→ What the exercise asks: Transcribe every line of the records below character for character, keeping the original line breaks.

▬▬▬▬▬▬

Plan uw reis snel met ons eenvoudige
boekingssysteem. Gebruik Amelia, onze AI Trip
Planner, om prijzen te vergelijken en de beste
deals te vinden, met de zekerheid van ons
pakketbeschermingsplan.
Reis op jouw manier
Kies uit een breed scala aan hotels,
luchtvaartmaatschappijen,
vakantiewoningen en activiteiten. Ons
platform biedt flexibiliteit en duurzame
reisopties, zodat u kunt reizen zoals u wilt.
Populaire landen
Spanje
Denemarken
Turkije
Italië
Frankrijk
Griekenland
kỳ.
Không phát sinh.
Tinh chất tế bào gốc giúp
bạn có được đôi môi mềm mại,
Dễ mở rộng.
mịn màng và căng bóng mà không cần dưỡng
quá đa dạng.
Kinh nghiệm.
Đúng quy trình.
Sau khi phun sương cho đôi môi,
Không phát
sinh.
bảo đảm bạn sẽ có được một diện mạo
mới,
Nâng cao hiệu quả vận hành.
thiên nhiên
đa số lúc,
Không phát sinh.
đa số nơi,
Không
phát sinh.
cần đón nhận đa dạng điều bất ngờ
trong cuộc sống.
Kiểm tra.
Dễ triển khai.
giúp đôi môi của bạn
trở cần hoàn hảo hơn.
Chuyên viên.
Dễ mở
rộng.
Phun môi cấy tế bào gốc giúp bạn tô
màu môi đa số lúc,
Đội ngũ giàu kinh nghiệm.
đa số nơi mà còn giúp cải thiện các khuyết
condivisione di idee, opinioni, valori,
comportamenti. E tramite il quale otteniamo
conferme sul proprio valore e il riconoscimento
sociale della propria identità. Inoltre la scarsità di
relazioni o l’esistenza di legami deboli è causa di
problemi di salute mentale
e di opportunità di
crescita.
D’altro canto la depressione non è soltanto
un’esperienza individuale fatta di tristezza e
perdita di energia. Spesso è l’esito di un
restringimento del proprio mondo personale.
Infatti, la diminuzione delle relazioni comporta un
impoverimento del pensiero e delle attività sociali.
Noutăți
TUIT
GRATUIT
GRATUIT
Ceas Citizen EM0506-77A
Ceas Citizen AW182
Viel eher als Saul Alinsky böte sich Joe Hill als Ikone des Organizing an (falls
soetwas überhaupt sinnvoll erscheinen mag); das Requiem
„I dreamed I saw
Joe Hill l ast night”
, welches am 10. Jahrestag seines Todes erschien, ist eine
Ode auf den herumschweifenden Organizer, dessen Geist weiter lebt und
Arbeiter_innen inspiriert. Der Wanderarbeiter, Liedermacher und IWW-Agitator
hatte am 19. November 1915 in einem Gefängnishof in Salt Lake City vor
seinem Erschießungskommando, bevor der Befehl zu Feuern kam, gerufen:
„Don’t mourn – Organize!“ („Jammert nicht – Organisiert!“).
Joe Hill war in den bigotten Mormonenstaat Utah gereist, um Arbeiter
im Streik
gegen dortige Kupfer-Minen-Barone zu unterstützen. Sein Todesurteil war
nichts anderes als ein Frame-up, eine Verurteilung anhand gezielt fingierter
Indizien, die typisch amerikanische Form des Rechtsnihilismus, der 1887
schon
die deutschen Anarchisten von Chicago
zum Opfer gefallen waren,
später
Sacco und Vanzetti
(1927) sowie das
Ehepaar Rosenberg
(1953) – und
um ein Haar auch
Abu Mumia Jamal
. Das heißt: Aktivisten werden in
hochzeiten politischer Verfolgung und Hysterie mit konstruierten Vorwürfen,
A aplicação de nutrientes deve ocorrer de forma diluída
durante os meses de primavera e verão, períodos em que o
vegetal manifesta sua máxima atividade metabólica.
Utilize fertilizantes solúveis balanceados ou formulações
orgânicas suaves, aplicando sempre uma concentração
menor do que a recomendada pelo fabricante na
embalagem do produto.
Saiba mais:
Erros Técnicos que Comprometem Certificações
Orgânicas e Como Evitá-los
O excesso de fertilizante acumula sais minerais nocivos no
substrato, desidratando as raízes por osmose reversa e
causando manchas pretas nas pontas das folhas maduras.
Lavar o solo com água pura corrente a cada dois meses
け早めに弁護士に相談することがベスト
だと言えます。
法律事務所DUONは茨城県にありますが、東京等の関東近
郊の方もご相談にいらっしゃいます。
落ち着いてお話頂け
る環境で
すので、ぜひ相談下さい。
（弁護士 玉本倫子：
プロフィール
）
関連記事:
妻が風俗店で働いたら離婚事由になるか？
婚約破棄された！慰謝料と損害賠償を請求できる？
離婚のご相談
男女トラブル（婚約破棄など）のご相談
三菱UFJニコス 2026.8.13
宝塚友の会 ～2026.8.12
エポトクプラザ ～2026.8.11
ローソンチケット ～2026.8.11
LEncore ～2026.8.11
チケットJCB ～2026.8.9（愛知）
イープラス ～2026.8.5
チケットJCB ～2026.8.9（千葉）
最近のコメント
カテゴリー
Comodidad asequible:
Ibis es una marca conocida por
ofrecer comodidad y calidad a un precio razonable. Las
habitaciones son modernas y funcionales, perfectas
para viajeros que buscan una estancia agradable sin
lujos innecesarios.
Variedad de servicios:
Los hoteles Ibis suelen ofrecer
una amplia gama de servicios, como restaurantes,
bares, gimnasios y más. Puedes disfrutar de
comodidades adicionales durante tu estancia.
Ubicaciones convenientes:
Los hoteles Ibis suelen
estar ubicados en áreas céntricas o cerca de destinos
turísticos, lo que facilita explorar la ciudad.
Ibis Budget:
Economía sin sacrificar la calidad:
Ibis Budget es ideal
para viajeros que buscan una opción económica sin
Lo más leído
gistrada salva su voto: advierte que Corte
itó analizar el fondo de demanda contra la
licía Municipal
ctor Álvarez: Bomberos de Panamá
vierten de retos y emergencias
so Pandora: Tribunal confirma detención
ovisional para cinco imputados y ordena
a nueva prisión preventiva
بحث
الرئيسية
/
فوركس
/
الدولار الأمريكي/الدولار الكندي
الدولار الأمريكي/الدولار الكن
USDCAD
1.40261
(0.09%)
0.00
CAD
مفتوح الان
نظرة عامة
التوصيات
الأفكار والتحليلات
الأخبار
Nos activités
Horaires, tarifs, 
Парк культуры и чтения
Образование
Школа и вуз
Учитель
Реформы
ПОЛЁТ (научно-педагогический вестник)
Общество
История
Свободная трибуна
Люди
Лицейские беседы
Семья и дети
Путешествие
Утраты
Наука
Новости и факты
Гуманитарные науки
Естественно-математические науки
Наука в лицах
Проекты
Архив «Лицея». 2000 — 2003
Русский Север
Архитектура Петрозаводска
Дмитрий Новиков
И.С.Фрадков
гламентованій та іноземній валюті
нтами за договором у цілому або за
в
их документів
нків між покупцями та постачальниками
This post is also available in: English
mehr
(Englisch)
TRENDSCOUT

▬▬▬▬▬▬

→ Result of this task:
Plan uw reis snel met ons eenvoudige
boekingssysteem. Gebruik Amelia, onze AI Trip
Planner, om prijzen te vergelijken en de beste
deals te vinden, met de zekerheid van ons
pakketbeschermingsplan.
Reis op jouw manier
Kies uit een breed scala aan hotels,
luchtvaartmaatschappijen,
vakantiewoningen en activiteiten. Ons
platform biedt flexibiliteit en duurzame
reisopties, zodat u kunt reizen zoals u wilt.
Populaire landen
Spanje
Denemarken
Turkije
Italië
Frankrijk
Griekenland
kỳ.
Không phát sinh.
Tinh chất tế bào gốc giúp
bạn có được đôi môi mềm mại,
Dễ mở rộng.
mịn màng và căng bóng mà không cần dưỡng
quá đa dạng.
Kinh nghiệm.
Đúng quy trình.
Sau khi phun sương cho đôi môi,
Không phát
sinh.
bảo đảm bạn sẽ có được một diện mạo
mới,
Nâng cao hiệu quả vận hành.
thiên nhiên
đa số lúc,
Không phát sinh.
đa số nơi,
Không
phát sinh.
cần đón nhận đa dạng điều bất ngờ
trong cuộc sống.
Kiểm tra.
Dễ triển khai.
giúp đôi môi của bạn
trở cần hoàn hảo hơn.
Chuyên viên.
Dễ mở
rộng.
Phun môi cấy tế bào gốc giúp bạn tô
màu môi đa số lúc,
Đội ngũ giàu kinh nghiệm.
đa số nơi mà còn giúp cải thiện các khuyết
condivisione di idee, opinioni, valori,
comportamenti. E tramite il quale otteniamo
conferme sul proprio valore e il riconoscimento
sociale della propria identità. Inoltre la scarsità di
relazioni o l’esistenza di legami deboli è causa di
problemi di salute mentale
e di opportunità di
crescita.
D’altro canto la depressione non è soltanto
un’esperienza individuale fatta di tristezza e
perdita di energia. Spesso è l’esito di un
restringimento del proprio mondo personale.
Infatti, la diminuzione delle relazioni comporta un
impoverimento del pensiero e delle attività sociali.
Noutăți
TUIT
GRATUIT
GRATUIT
Ceas Citizen EM0506-77A
Ceas Citizen AW182
Viel eher als Saul Alinsky böte sich Joe Hill als Ikone des Organizing an (falls
soetwas überhaupt sinnvoll erscheinen mag); das Requiem
„I dreamed I saw
Joe Hill l ast night”
, welches am 10. Jahrestag seines Todes erschien, ist eine
Ode auf den herumschweifenden Organizer, dessen Geist weiter lebt und
Arbeiter_innen inspiriert. Der Wanderarbeiter, Liedermacher und IWW-Agitator
hatte am 19. November 1915 in einem Gefängnishof in Salt Lake City vor
seinem Erschießungskommando, bevor der Befehl zu Feuern kam, gerufen:
„Don’t mourn – Organize!“ („Jammert nicht – Organisiert!“).
Joe Hill war in den bigotten Mormonenstaat Utah gereist, um Arbeiter
im Streik
gegen dortige Kupfer-Minen-Barone zu unterstützen. Sein Todesurteil war
nichts anderes als ein Frame-up, eine Verurteilung anhand gezielt fingierter
Indizien, die typisch amerikanische Form des Rechtsnihilismus, der 1887
schon
die deutschen Anarchisten von Chicago
zum Opfer gefallen waren,
später
Sacco und Vanzetti
(1927) sowie das
Ehepaar Rosenberg
(1953) – und
um ein Haar auch
Abu Mumia Jamal
. Das heißt: Aktivisten werden in
hochzeiten politischer Verfolgung und Hysterie mit konstruierten Vorwürfen,
A aplicação de nutrientes deve ocorrer de forma diluída
durante os meses de primavera e verão, períodos em que o
vegetal manifesta sua máxima atividade metabólica.
Utilize fertilizantes solúveis balanceados ou formulações
orgânicas suaves, aplicando sempre uma concentração
menor do que a recomendada pelo fabricante na
embalagem do produto.
Saiba mais:
Erros Técnicos que Comprometem Certificações
Orgânicas e Como Evitá-los
O excesso de fertilizante acumula sais minerais nocivos no
substrato, desidratando as raízes por osmose reversa e
causando manchas pretas nas pontas das folhas maduras.
Lavar o solo com água pura corrente a cada dois meses
け早めに弁護士に相談することがベスト
だと言えます。
法律事務所DUONは茨城県にありますが、東京等の関東近
郊の方もご相談にいらっしゃいます。
落ち着いてお話頂け
る環境で
すので、ぜひ相談下さい。
（弁護士 玉本倫子：
プロフィール
）
関連記事:
妻が風俗店で働いたら離婚事由になるか？
婚約破棄された！慰謝料と損害賠償を請求できる？
離婚のご相談
男女トラブル（婚約破棄など）のご相談
三菱UFJニコス 2026.8.13
宝塚友の会 ～2026.8.12
エポトクプラザ ～2026.8.11
ローソンチケット ～2026.8.11
LEncore ～2026.8.11
チケットJCB ～2026.8.9（愛知）
イープラス ～2026.8.5
チケットJCB ～2026.8.9（千葉）
最近のコメント
カテゴリー
Comodidad asequible:
Ibis es una marca conocida por
ofrecer comodidad y calidad a un precio razonable. Las
habitaciones son modernas y funcionales, perfectas
para viajeros que buscan una estancia agradable sin
lujos innecesarios.
Variedad de servicios:
Los hoteles Ibis suelen ofrecer
una amplia gama de servicios, como restaurantes,
bares, gimnasios y más. Puedes disfrutar de
comodidades adicionales durante tu estancia.
Ubicaciones convenientes:
Los hoteles Ibis suelen
estar ubicados en áreas céntricas o cerca de destinos
turísticos, lo que facilita explorar la ciudad.
Ibis Budget:
Economía sin sacrificar la calidad:
Ibis Budget es ideal
para viajeros que buscan una opción económica sin
Lo más leído
gistrada salva su voto: advierte que Corte
itó analizar el fondo de demanda contra la
licía Municipal
ctor Álvarez: Bomberos de Panamá
vierten de retos y emergencias
so Pandora: Tribunal confirma detención
ovisional para cinco imputados y ordena
a nueva prisión preventiva
بحث
الرئيسية
/
فوركس
/
الدولار الأمريكي/الدولار الكندي
الدولار الأمريكي/الدولار الكن
USDCAD
1.40261
(0.09%)
0.00
CAD
مفتوح الان
نظرة عامة
التوصيات
الأفكار والتحليلات
الأخبار
Nos activités
Horaires, tarifs, 
Парк культуры и чтения
Образование
Школа и вуз
Учитель
Реформы
ПОЛЁТ (научно-педагогический вестник)
Общество
История
Свободная трибуна
Люди
Лицейские беседы
Семья и дети
Путешествие
Утраты
Наука
Новости и факты
Гуманитарные науки
Естественно-математические науки
Наука в лицах
Проекты
Архив «Лицея». 2000 — 2003
Русский Север
Архитектура Петрозаводска
Дмитрий Новиков
И.С.Фрадков
гламентованій та іноземній валюті
нтами за договором у цілому або за
в
их документів
нків між покупцями та постачальниками
This post is also available in: English
mehr
(Englisch)
TRENDSCOUT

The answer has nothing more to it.